Do you have a preference between working with digital or traditional methods? Could you give a couple reasons why?
In my day job, I use both digital and traditional. When I’m painting on my own, I prefer to use acrylics because they are traditional yet dries so much faster than oil! In this age of mass production, I prefer to create a truly unique one of a kind object such as a painting. I love being able to hold it in my hands and see the texture of the paint on wood.
Are there any artistic disciplines that you have a passion for?
Aside from painting, I LOVE to dance! I’ve been swing dancing, doing ballet and Polynesian for a long time.
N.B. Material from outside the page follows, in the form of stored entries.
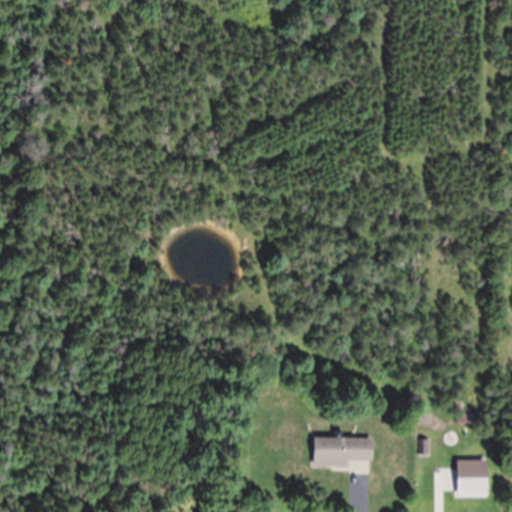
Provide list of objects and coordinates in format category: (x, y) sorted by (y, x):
building: (340, 451)
road: (359, 499)
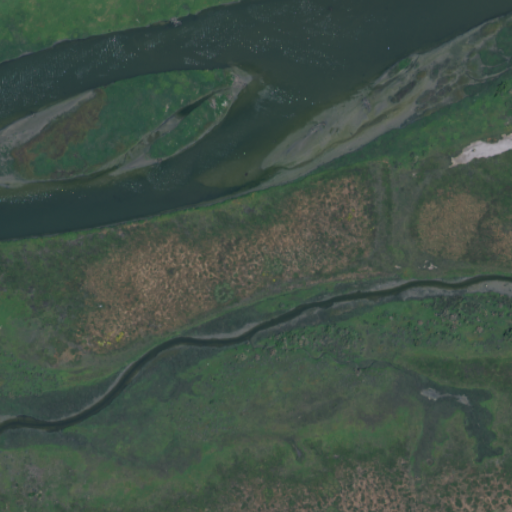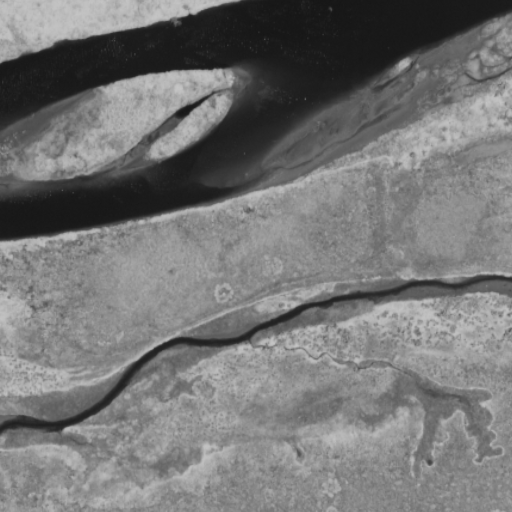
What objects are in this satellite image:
river: (192, 44)
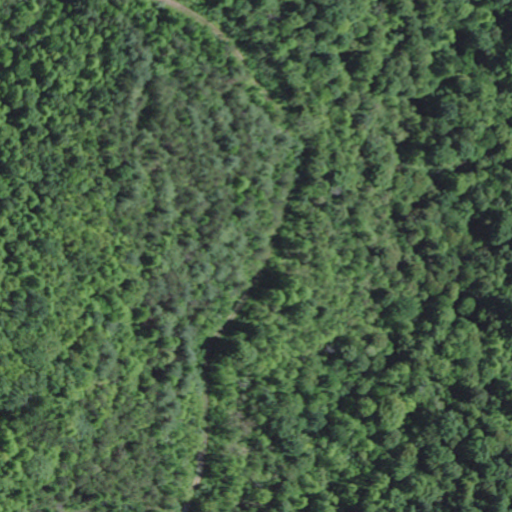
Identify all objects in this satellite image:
road: (268, 240)
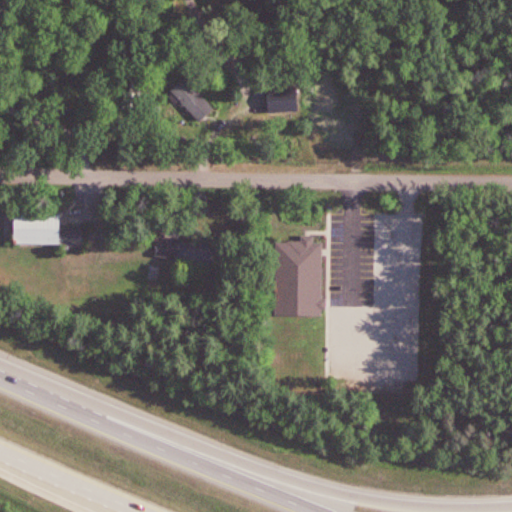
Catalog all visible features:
building: (285, 98)
building: (192, 100)
road: (56, 126)
road: (255, 179)
building: (46, 231)
building: (186, 251)
building: (299, 278)
road: (158, 446)
road: (71, 481)
road: (340, 492)
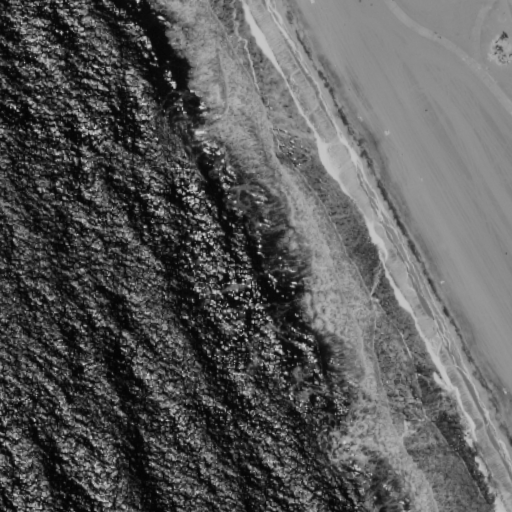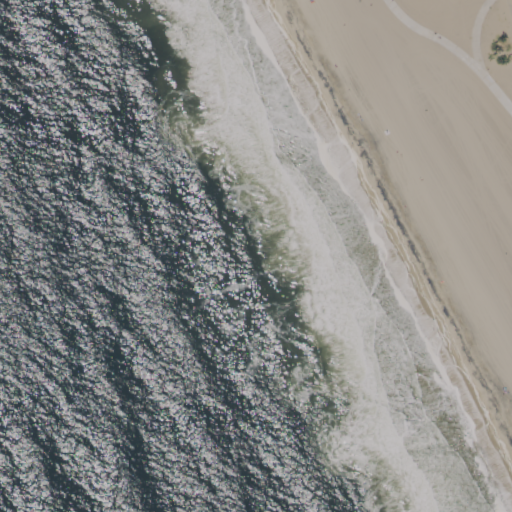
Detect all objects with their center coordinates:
road: (511, 1)
road: (476, 32)
road: (432, 35)
road: (496, 88)
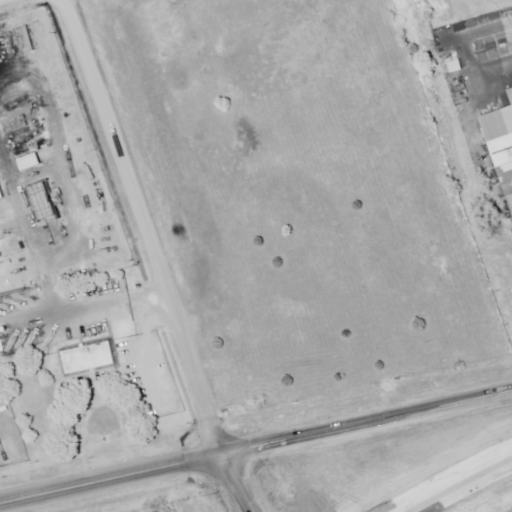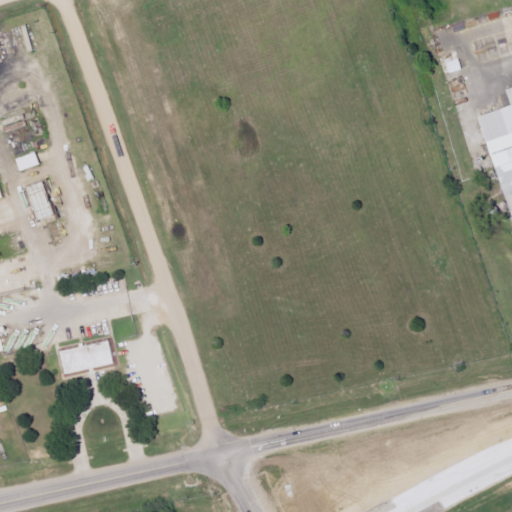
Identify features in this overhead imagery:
road: (5, 1)
building: (456, 67)
building: (504, 137)
building: (502, 143)
building: (30, 161)
building: (2, 193)
building: (38, 198)
road: (146, 224)
road: (92, 303)
road: (144, 337)
building: (89, 358)
building: (85, 362)
road: (97, 401)
road: (369, 418)
road: (113, 476)
road: (258, 480)
road: (459, 484)
road: (411, 510)
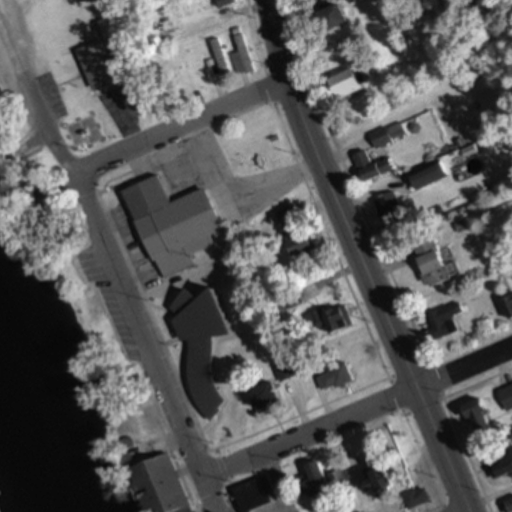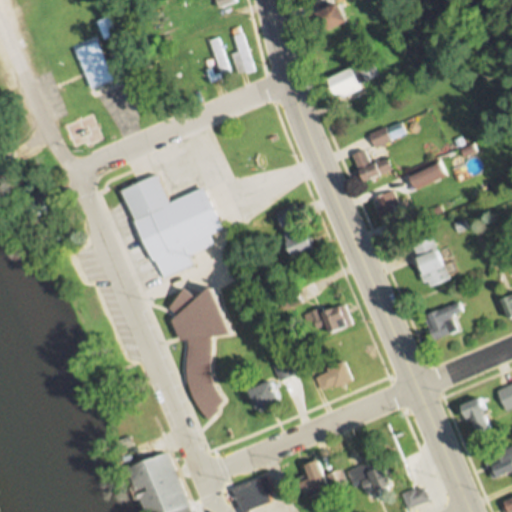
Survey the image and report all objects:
building: (225, 3)
building: (226, 3)
building: (167, 19)
building: (332, 19)
building: (108, 27)
building: (352, 52)
building: (118, 53)
building: (241, 53)
building: (241, 54)
building: (218, 62)
building: (97, 64)
building: (98, 64)
building: (196, 66)
building: (195, 67)
building: (370, 71)
building: (355, 78)
building: (346, 83)
park: (20, 112)
road: (178, 128)
building: (380, 137)
building: (382, 137)
road: (26, 146)
building: (371, 166)
building: (374, 166)
building: (428, 174)
building: (430, 174)
building: (45, 206)
building: (390, 211)
building: (392, 213)
building: (289, 216)
building: (176, 222)
building: (176, 224)
building: (460, 225)
building: (297, 239)
building: (299, 239)
road: (101, 244)
road: (335, 258)
road: (381, 258)
road: (358, 259)
building: (433, 261)
building: (434, 262)
building: (288, 299)
building: (508, 305)
building: (508, 305)
road: (148, 312)
building: (444, 317)
building: (328, 319)
building: (338, 319)
building: (446, 319)
building: (205, 343)
building: (206, 343)
building: (309, 353)
building: (287, 368)
building: (337, 374)
building: (337, 376)
building: (291, 377)
road: (476, 381)
building: (506, 396)
building: (506, 396)
building: (268, 397)
building: (270, 397)
river: (50, 404)
road: (300, 411)
building: (481, 414)
road: (357, 415)
building: (480, 417)
road: (178, 462)
building: (500, 464)
building: (500, 464)
building: (376, 474)
building: (373, 475)
building: (325, 477)
building: (341, 478)
building: (319, 479)
road: (249, 480)
road: (278, 482)
building: (164, 485)
building: (165, 486)
road: (226, 492)
building: (421, 492)
road: (211, 495)
building: (257, 495)
building: (258, 495)
road: (210, 496)
gas station: (420, 497)
building: (420, 497)
building: (506, 506)
building: (507, 506)
road: (438, 510)
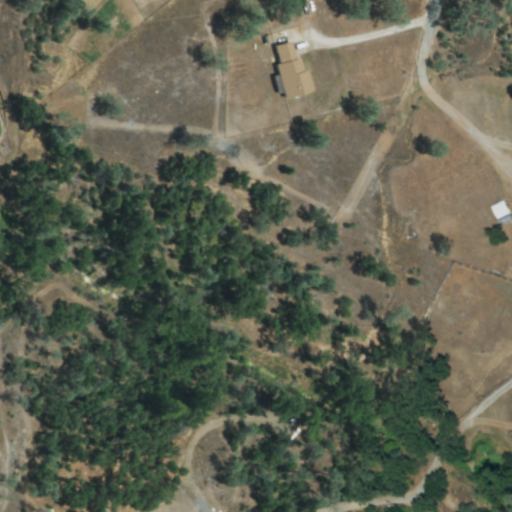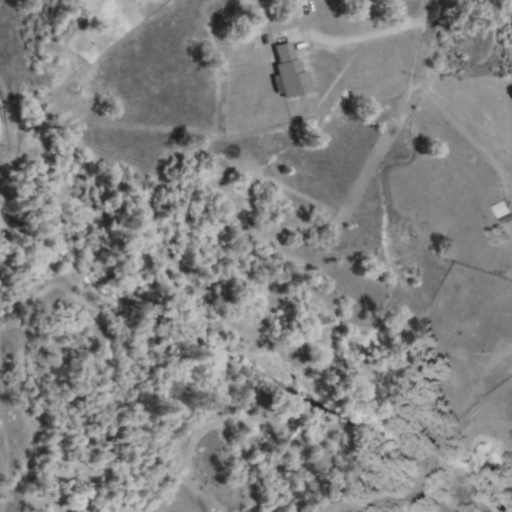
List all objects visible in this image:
road: (366, 36)
building: (287, 72)
road: (440, 95)
road: (510, 178)
road: (491, 421)
road: (429, 470)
In swing dancing, I love the give and take of the leader and follower. As the follower, I don’t know what is the next move and must rely on the signals from the lead. This moment of tension of “what will happen next?” is what I try to capture in my paintings.
Is there a type of art that you’ve always wanted to learn?
I would like to be a better sewer and fashion designer. I’ve made every mistake possible in sewing my dresses!
Based on your professional experiences, do you have any advice for aspiring young women artists?
It will take a while before you figure out what you want to say in your art. So for now, focus on mastering all the technical skills such as drawing, composition, design and color theory. The more technical skills you know, the better you will be able to communicate through your art. When you become a working artist, you will inevitably hear some horrible things said about your work. It is a blow to your ego, but you will be able to move on because of your proven track record in the past.